Basically, amidst the literally hundreds of handbag and other leather good vendors in this market, I was immediately seduced by this little beauty. I LOVE black and white two-tone anything, the shape is adorable, and it was also in my price range – 32 Euros, about $50 American.

The construction and design of this bag is immaculate and well-done. Each of those two-tone panels are stitched separately onto the face of the bag. The hardware is not cheap-looking or feeling and is a shiny slate-grey. There are a couple of interior pockets, but it’s not really designed to be a day-to-day bag – I would say this is an evening or special occasion bag.

People: Italian leather, especially from Florence, is very fine. They raise an excellent cow in that part of the country. Apologies to the vegetarians and vegans of the world… Florentine designers are also very fine: think Prada, Gucci, and Versace, to name a few BIG names.

My research on Daniela Moda reveals that she is a relatively new designer, based in Tuscany. And I have to say, I love my Moda bag and it now has the place of honor in my admittedly small (for now) collection. Searching Moda online revealed a couple of different options, one was strictly wholesale, and the other was in English, but prices are listed in British Pounds.

I never saw my little two-tone hobo on those sites though, so score one for me and my original tastes!

So, okay

The thing is, I have two major problems: a handbag addiction and no desire to quit.

I don’t even own any Versace (YET, and I refuse to own knock-offs…), but I know what I like and I know what quality design and materials look and feel like!

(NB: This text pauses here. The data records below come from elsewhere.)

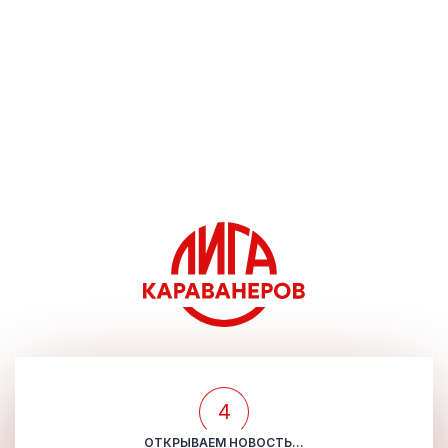
4
ОТКРЫВАЕМ НОВОСТЬ...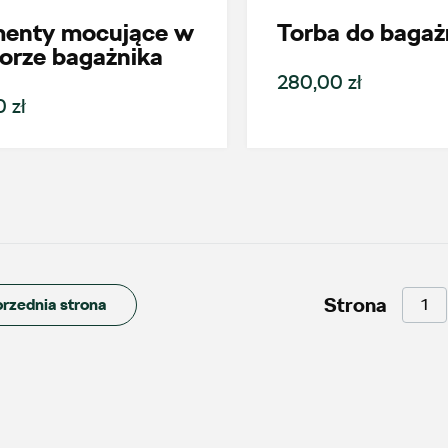
menty mocujące w
Torba do bagaż
Alexas Car Service
orze bagażnika
280,00 zł
Laski 10A, Przykona
 zł
+48 632 208 925
czesci@vw.alexas.pl
Auto Forum 2
Strona
rzednia strona
ul. Skrzetuskiego 11, Płock - Nowe
Gulczewo
+48 784 377 454
marcin.bartkowski@autoforum.pl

I created this site to write about handbags and fashion and designers and styles and materials so my friends don’t have to listen to my fantastic ramblings. Instead, all us hopeless handbag hounds can ban together in Handbags Anonymous and guide each other to new heights of style, color, and quality hardware!

So tune in here for discussion on designer handbag lines, how to know what you like, what’s hawt and in the spotlight, who’s carrying what on their arms, and whatever other handbag-related whims I might conjure up.